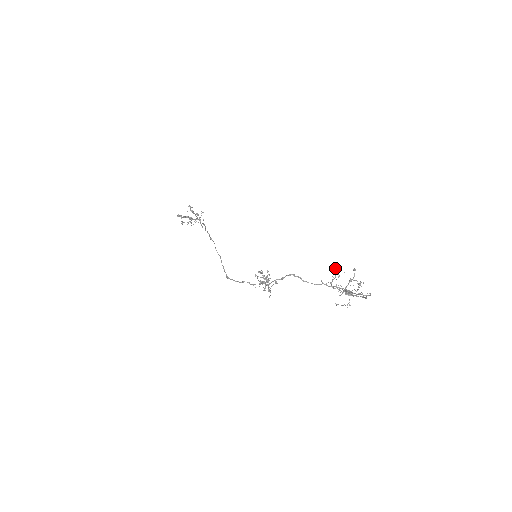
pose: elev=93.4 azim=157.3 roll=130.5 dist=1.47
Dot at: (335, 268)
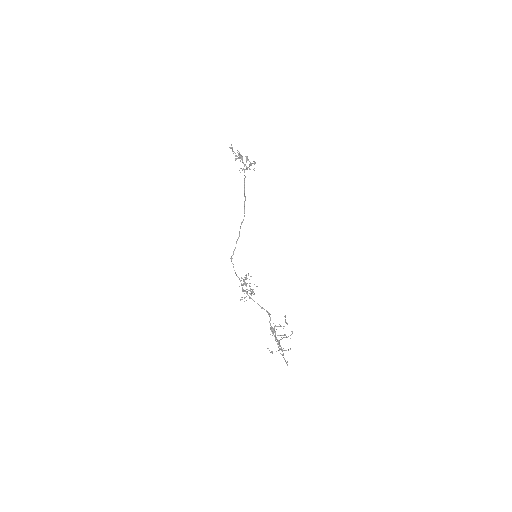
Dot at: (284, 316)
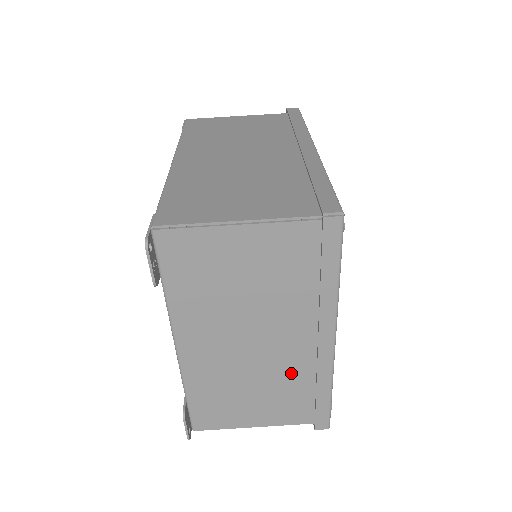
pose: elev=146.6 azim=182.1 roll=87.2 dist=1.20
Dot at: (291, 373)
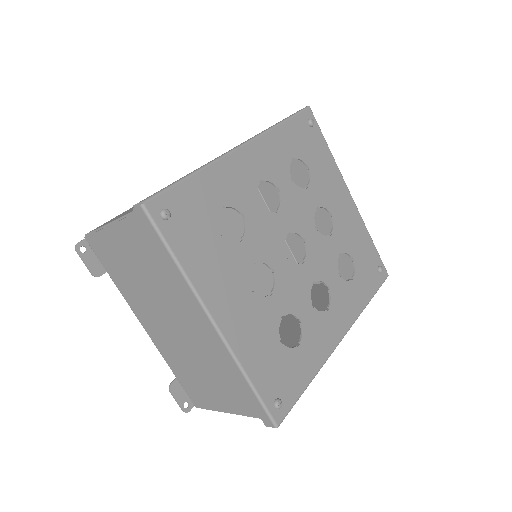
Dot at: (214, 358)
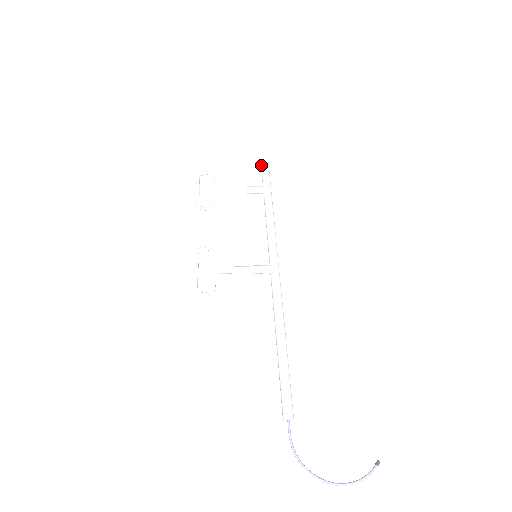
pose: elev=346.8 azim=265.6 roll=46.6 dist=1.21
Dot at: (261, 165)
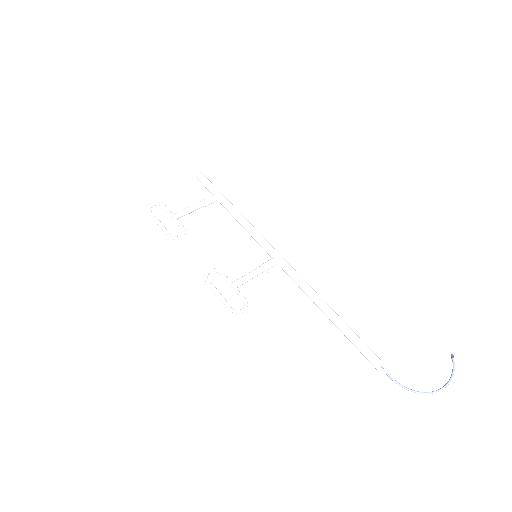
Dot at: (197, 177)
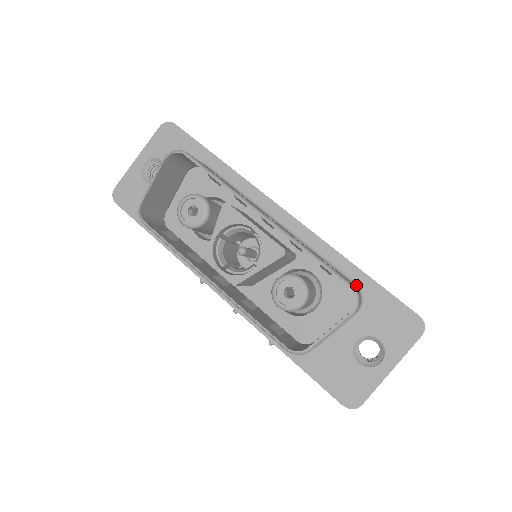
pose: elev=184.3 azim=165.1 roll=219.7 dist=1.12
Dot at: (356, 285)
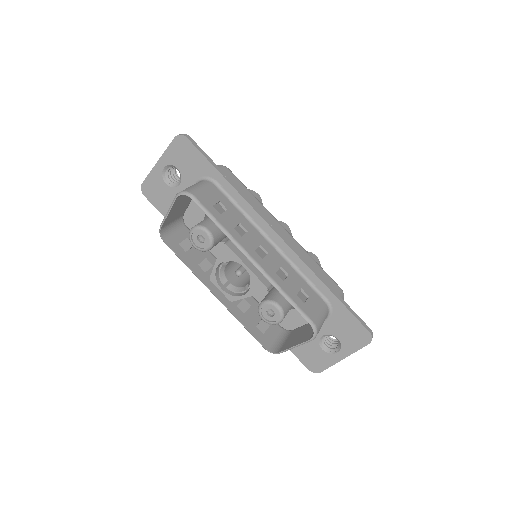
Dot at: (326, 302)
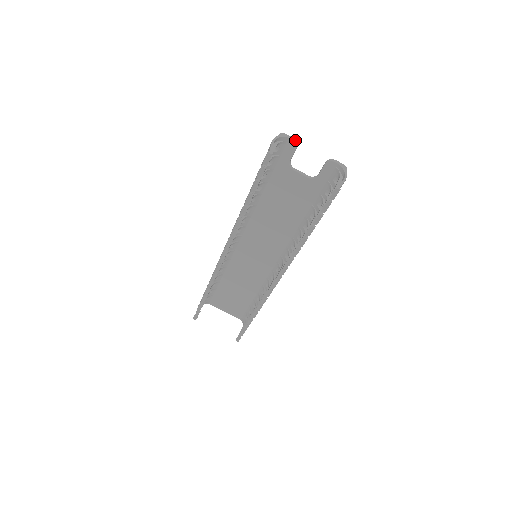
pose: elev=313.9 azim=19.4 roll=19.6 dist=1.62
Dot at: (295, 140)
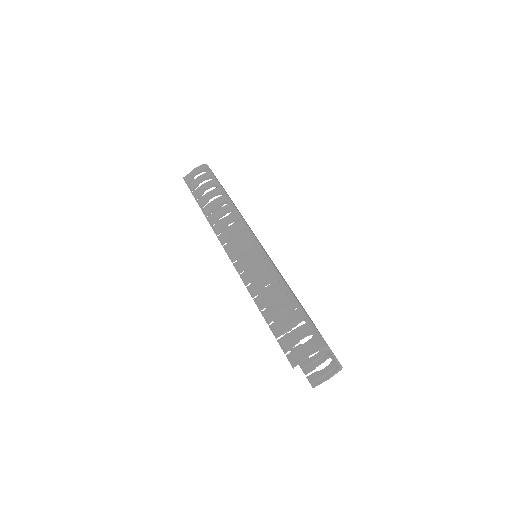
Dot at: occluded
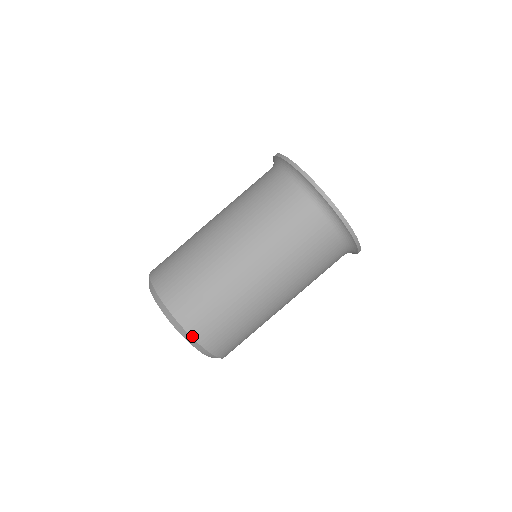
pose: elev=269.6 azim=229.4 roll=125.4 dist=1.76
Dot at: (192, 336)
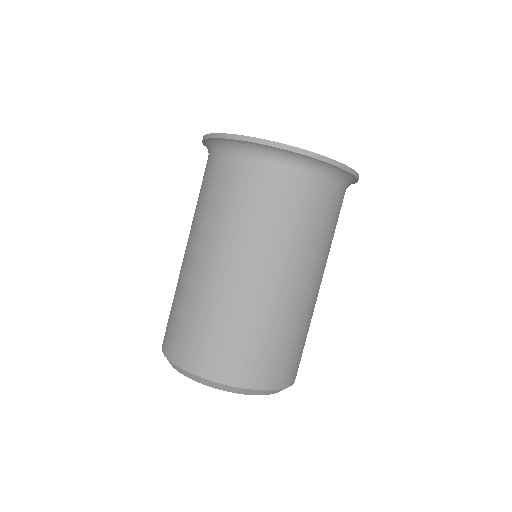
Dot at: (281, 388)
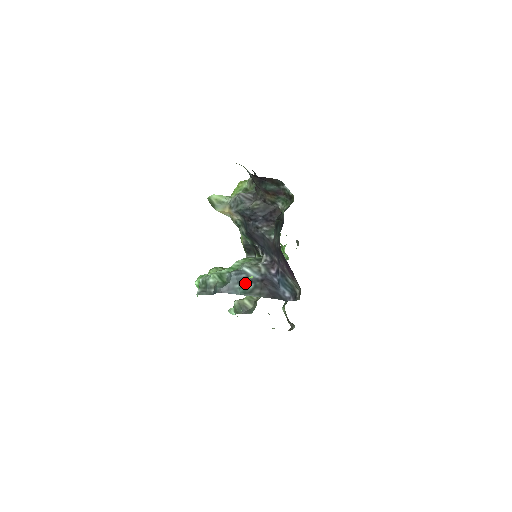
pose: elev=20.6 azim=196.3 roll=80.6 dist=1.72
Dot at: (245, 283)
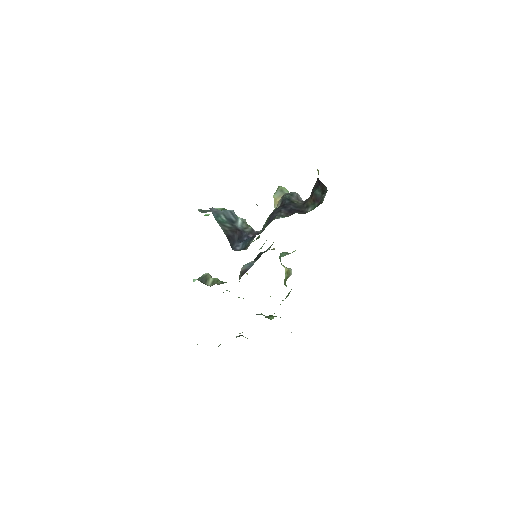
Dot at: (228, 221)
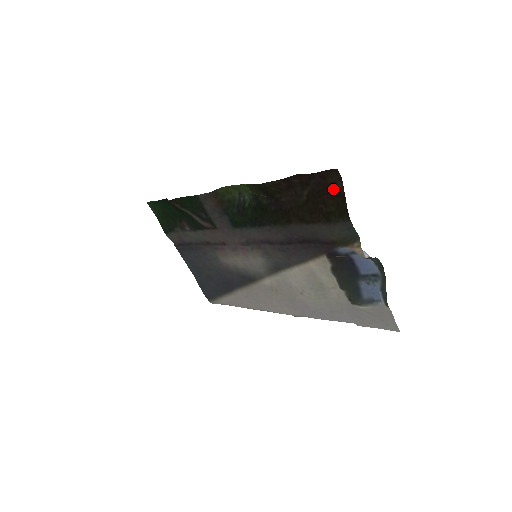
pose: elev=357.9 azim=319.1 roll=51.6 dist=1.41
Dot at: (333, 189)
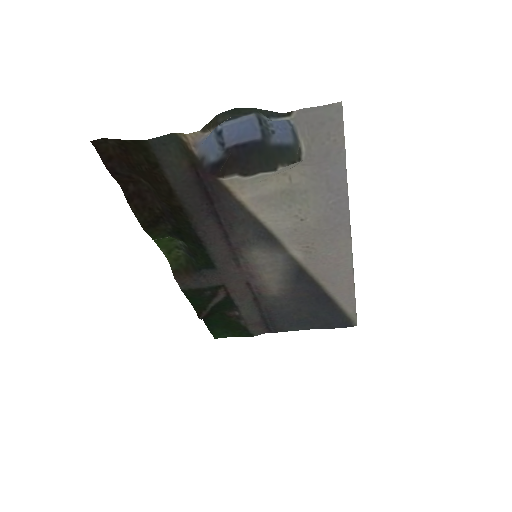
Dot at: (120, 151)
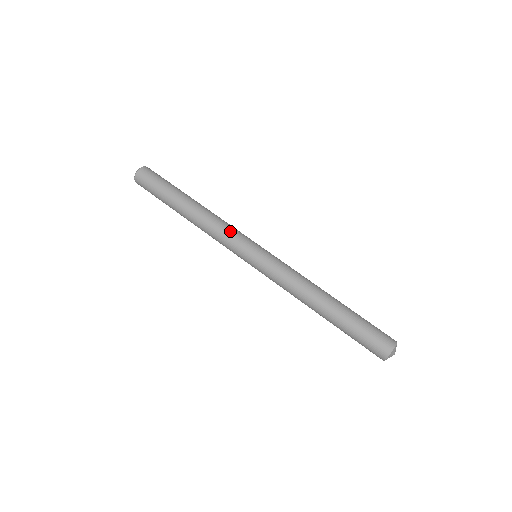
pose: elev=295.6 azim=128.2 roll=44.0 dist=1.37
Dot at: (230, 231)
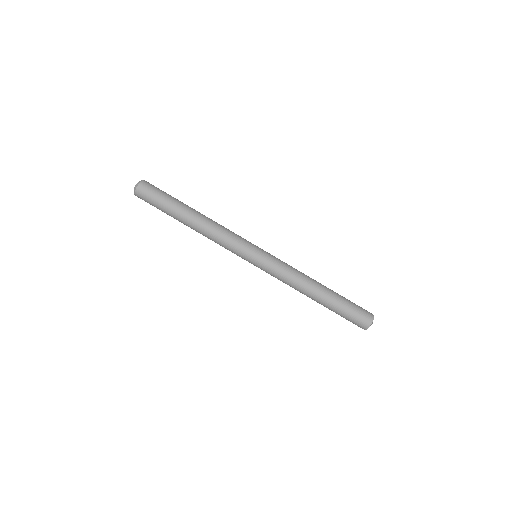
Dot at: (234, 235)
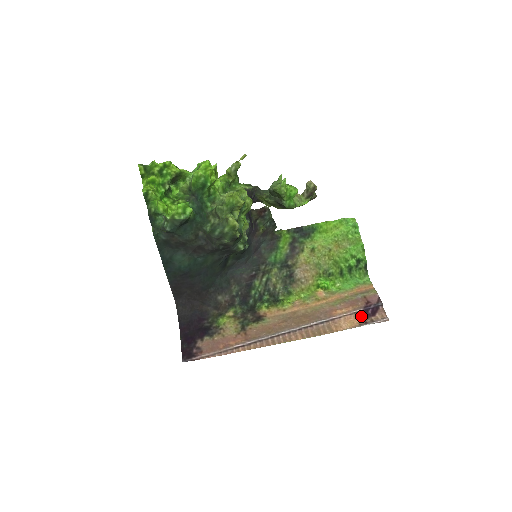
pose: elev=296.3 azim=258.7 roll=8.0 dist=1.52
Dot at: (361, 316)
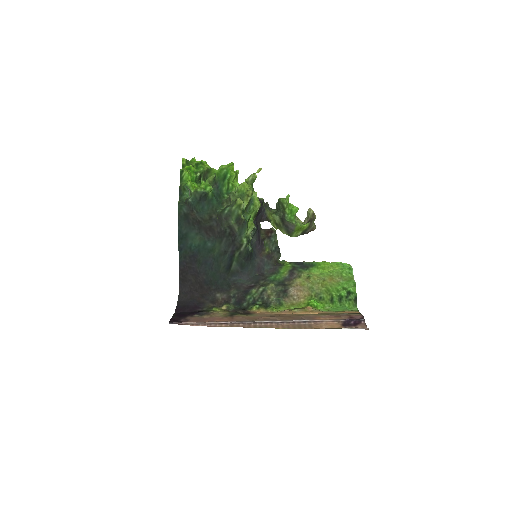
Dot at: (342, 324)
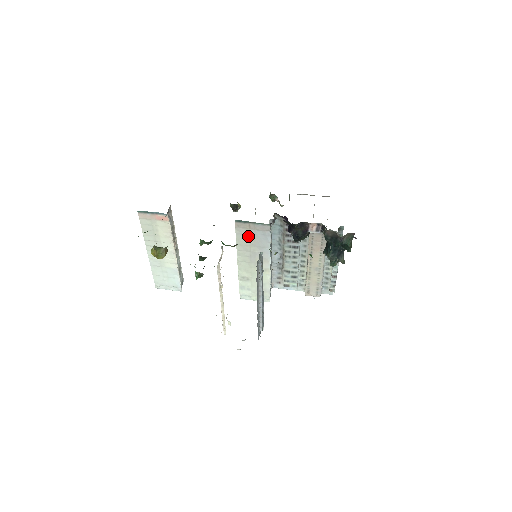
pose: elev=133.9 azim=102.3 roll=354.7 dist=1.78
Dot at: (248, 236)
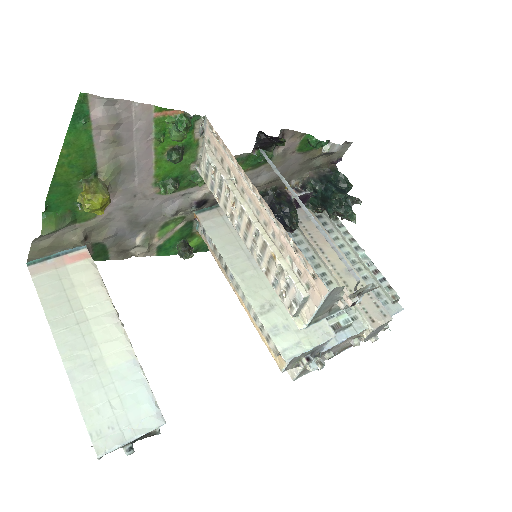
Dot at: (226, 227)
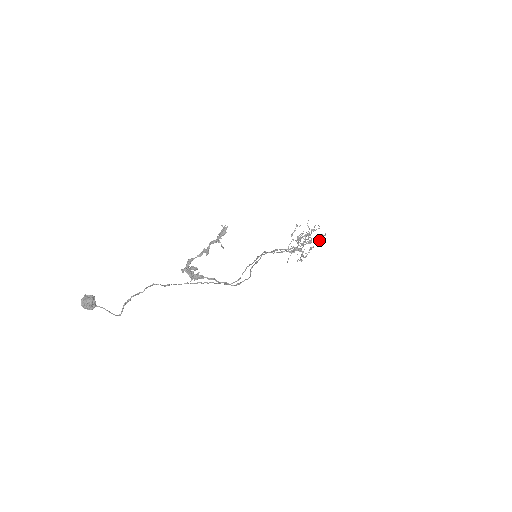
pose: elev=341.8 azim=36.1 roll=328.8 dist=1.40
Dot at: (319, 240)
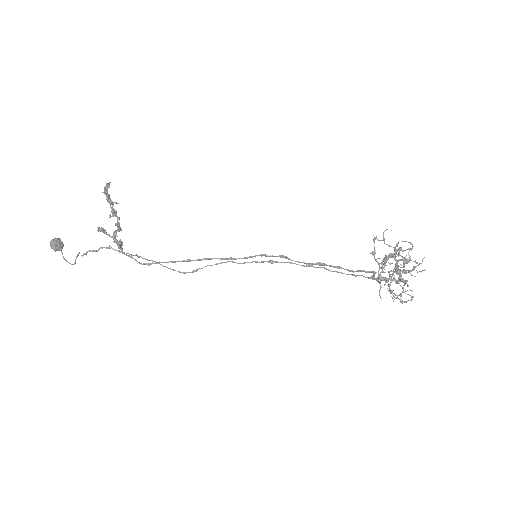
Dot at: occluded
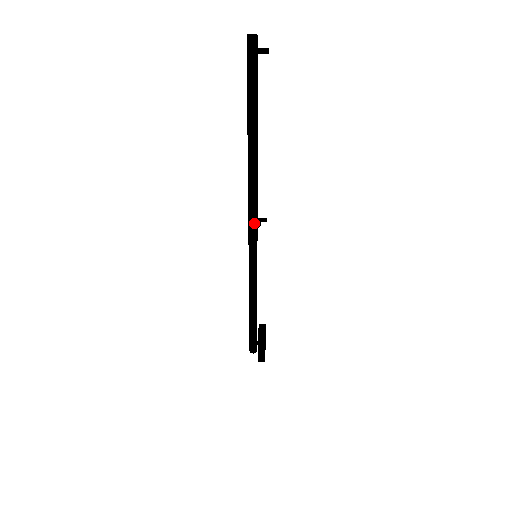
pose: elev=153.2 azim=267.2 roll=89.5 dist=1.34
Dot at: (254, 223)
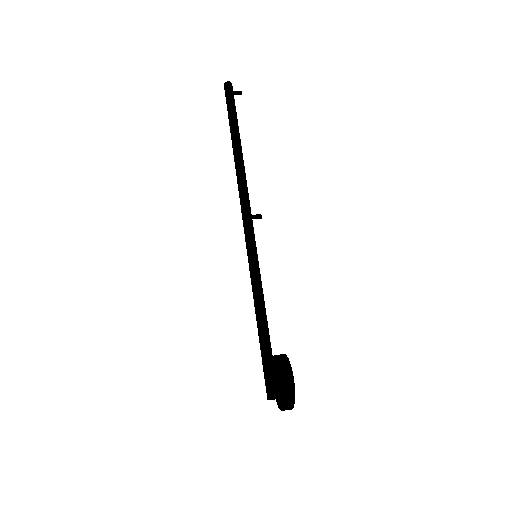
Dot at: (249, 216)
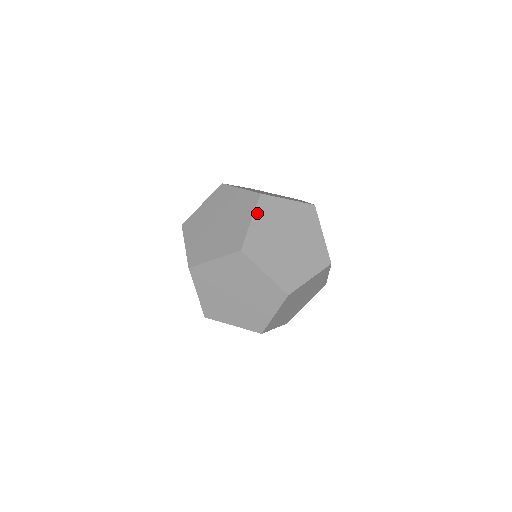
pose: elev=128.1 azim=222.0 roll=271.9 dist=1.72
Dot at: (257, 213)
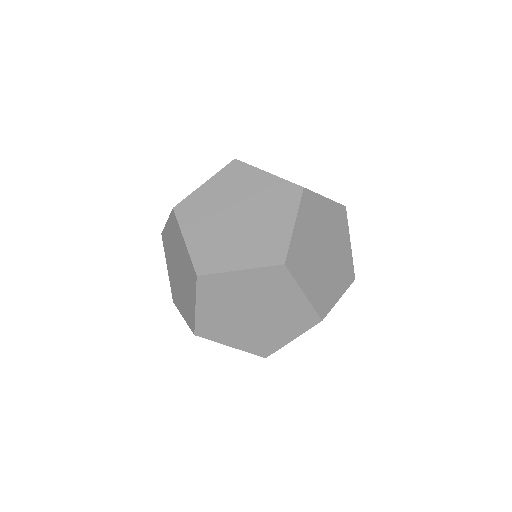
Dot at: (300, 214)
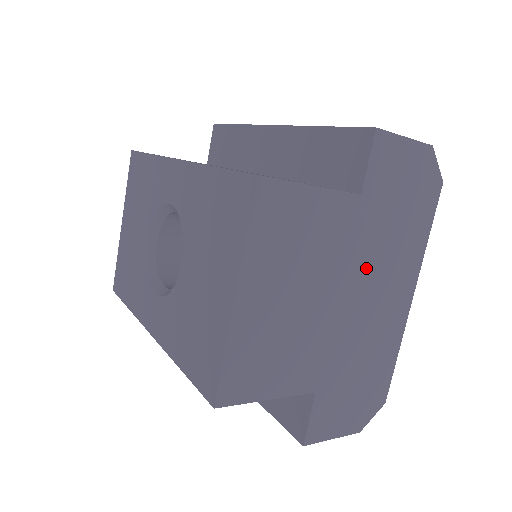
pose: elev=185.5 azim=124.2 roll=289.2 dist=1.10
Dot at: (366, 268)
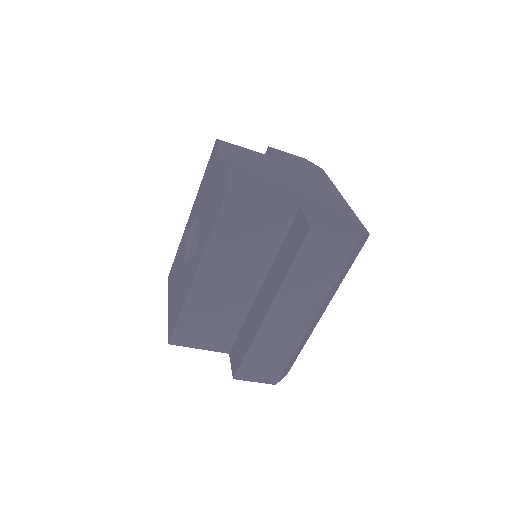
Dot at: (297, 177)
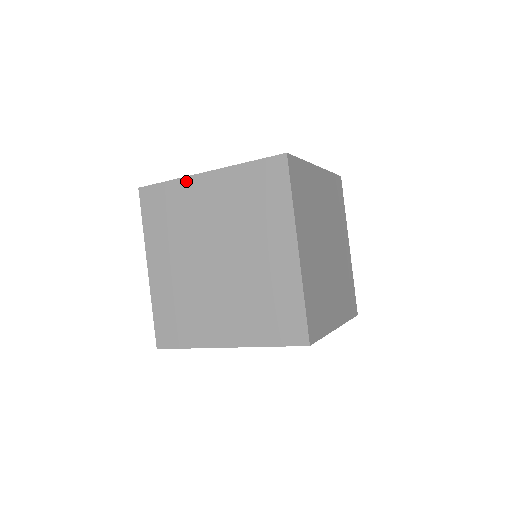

+---+

** Given instruction **
Arrange every line of the data above as a numbered list, skipping any blank lines and leaving the pictures out.

** Result for this task **
1. pose: elev=93.4 azim=157.3 roll=130.5 dist=1.47
2. Dot at: (335, 268)
3. Dot at: (284, 316)
4. pose: elev=146.6 azim=182.1 roll=87.2 dist=1.20
5. Dot at: (291, 373)
6. Dot at: (214, 358)
7. pose: elev=346.8 azim=265.6 roll=46.6 dist=1.21
8. Dot at: (261, 165)
9. Dot at: (197, 177)
10. pose: elev=184.3 azim=165.1 roll=219.7 dist=1.12
11. Dot at: (356, 285)
12. Dot at: (326, 302)
13. pose: elev=313.9 azim=19.4 roll=19.6 dist=1.62
14. Dot at: (295, 140)
15. Dot at: occluded
16. pose: elev=269.6 azim=229.4 roll=125.4 dist=1.76
17. Dot at: (192, 336)
18. Dot at: (281, 388)
19. pose: elev=20.6 azim=196.3 roll=80.6 dist=1.72
20. Dot at: (245, 283)
21. Dot at: (228, 221)
22. pose: elev=357.9 azim=319.1 roll=51.6 dist=1.41
23. Dot at: (333, 189)
24. Dot at: (120, 151)
25. pose: elev=295.6 azim=128.2 roll=44.0 dist=1.37
26. Dot at: (230, 231)
27. Dot at: (234, 235)
28. pose: elev=296.3 azim=258.7 roll=8.0 dist=1.52
29. Dot at: (361, 316)
30. Dot at: (342, 324)
31. pose: elev=133.9 azim=102.3 roll=354.7 dist=1.78
32. Dot at: (248, 236)
33. Dot at: (226, 227)
34. pose: elev=341.8 azim=36.1 roll=328.8 dist=1.40
35. Dot at: (319, 240)
36. Dot at: occluded
37. pose: elev=153.2 azim=267.2 roll=89.5 dist=1.34
38. Dot at: (254, 223)
39. Dot at: (249, 216)
40. pose: elev=128.1 azim=222.0 roll=271.9 dist=1.72
41. Dot at: (257, 213)
42. Dot at: (300, 214)
43. pose: elev=185.5 azim=124.2 roll=289.2 dist=1.10
44. Dot at: (366, 268)
45. Dot at: (297, 177)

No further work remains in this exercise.